Collected data entries:
........

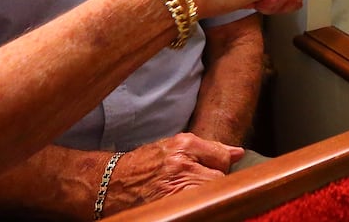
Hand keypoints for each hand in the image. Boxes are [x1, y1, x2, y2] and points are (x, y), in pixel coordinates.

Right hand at [101, 133, 242, 211]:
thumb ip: (208, 148)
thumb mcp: (173, 146)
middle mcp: (182, 163)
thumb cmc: (143, 165)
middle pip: (220, 177)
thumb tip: (237, 153)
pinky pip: (199, 204)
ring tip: (190, 193)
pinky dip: (197, 204)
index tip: (219, 171)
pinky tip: (188, 202)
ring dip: (206, 194)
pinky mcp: (172, 203)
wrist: (111, 183)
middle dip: (215, 181)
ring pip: (211, 192)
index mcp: (183, 145)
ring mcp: (177, 186)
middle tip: (199, 184)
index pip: (223, 156)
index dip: (222, 166)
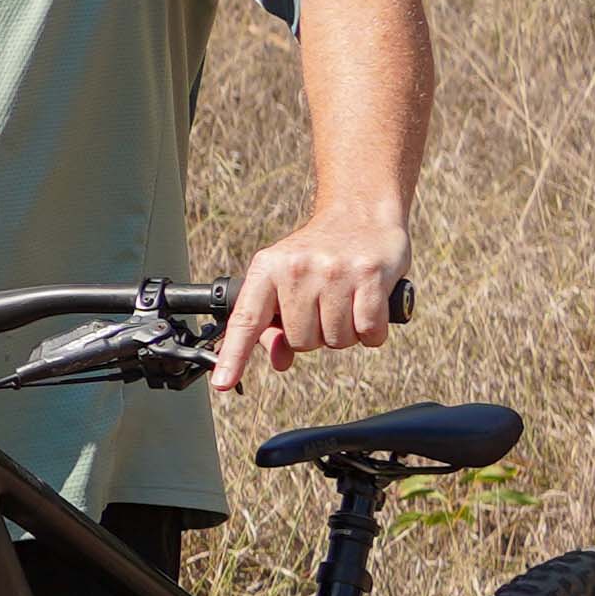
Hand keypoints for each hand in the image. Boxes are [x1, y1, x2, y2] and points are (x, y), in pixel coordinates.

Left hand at [218, 204, 414, 392]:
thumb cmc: (319, 253)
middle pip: (301, 342)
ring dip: (345, 333)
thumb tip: (279, 361)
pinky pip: (369, 332)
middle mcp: (297, 269)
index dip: (234, 355)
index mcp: (267, 268)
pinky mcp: (370, 276)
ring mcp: (334, 272)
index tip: (221, 381)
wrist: (360, 213)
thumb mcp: (286, 279)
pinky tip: (369, 307)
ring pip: (336, 341)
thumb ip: (275, 322)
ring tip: (346, 302)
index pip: (247, 320)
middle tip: (324, 307)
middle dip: (315, 335)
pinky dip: (373, 331)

........

Activity. Return every entry above exactly as written, with no pictures included.

Result of the task.
Hand keypoints for each hand in the image. Boxes are [x1, y1, x2, y2] and points are (x, y), in pixel coordinates.

Right hand at [101, 133, 242, 211]:
thumb ip: (208, 148)
thumb mcp: (173, 146)
middle mcp: (182, 163)
thumb cmc: (143, 165)
middle pip: (220, 177)
thumb tip: (237, 153)
pinky pip: (199, 204)
ring tip: (190, 193)
pinky dip: (197, 204)
index tip: (219, 171)
pinky tip: (188, 202)
ring dip: (206, 194)
pinky mcp: (172, 203)
wrist: (111, 183)
middle dip: (215, 181)
ring pip: (211, 192)
index mcp: (183, 145)
ring mcp: (177, 186)
middle tip: (199, 184)
index pip: (223, 156)
index dip: (222, 166)
Hand keypoints for each hand in the image. Boxes are [x1, y1, x2, y2] and points are (x, y), in pixel coordinates.

Left hand at [218, 204, 414, 392]:
thumb cmc: (319, 253)
middle pip: (301, 342)
ring dip: (345, 333)
thumb tip: (279, 361)
pinky pip: (369, 332)
middle mcp: (297, 269)
index dip: (234, 355)
index mcp: (267, 268)
pinky mcp: (370, 276)
ring mcp: (334, 272)
index tip: (221, 381)
wrist: (360, 213)
thumb mcp: (286, 279)
pinky tip: (369, 307)
ring pip: (336, 341)
thumb ip: (275, 322)
ring tip: (346, 302)
index pip: (247, 320)
middle tip: (324, 307)
middle dip: (315, 335)
pinky dip: (373, 331)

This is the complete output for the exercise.